[Saved entries]

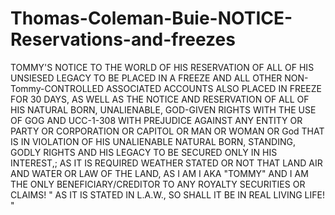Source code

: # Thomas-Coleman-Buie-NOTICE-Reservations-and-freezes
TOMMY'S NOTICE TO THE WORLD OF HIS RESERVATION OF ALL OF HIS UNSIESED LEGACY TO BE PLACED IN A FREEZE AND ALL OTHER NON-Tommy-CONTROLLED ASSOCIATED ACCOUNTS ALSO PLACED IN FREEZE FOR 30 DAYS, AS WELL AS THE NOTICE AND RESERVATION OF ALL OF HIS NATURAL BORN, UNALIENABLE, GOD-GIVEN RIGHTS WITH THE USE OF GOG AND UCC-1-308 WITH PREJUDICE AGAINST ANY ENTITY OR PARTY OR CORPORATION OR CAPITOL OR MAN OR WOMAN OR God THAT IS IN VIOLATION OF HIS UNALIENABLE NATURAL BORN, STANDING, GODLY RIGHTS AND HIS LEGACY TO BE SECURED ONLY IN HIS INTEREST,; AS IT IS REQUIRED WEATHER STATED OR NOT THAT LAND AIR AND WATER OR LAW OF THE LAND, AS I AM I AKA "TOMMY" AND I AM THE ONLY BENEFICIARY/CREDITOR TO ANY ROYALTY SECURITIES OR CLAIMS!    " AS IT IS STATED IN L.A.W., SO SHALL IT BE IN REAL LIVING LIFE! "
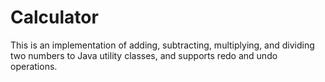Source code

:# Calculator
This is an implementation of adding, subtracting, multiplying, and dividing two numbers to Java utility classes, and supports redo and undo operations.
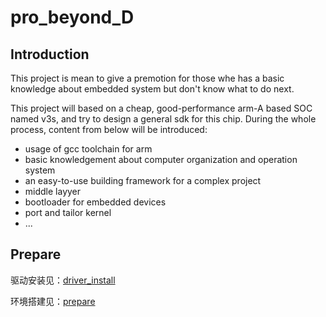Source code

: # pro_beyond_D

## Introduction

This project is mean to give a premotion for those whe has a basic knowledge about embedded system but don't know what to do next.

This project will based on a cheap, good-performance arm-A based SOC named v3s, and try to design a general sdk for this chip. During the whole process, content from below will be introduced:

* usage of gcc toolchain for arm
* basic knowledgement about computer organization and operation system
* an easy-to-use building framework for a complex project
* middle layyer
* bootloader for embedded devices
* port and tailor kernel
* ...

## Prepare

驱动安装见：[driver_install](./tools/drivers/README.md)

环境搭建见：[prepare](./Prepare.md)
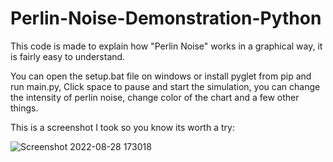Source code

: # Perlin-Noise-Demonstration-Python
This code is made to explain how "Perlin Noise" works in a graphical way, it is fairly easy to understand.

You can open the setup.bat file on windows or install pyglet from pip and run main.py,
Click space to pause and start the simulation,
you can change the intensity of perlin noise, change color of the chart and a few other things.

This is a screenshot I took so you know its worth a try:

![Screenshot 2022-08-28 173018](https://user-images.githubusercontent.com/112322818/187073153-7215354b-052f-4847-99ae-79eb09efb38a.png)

Work order.
List every line in the items above that contains the word "about".

Written solution.
This project is mean to give a premotion for those whe has a basic knowledge about embedded system but don't know what to do next.
* basic knowledgement about computer organization and operation system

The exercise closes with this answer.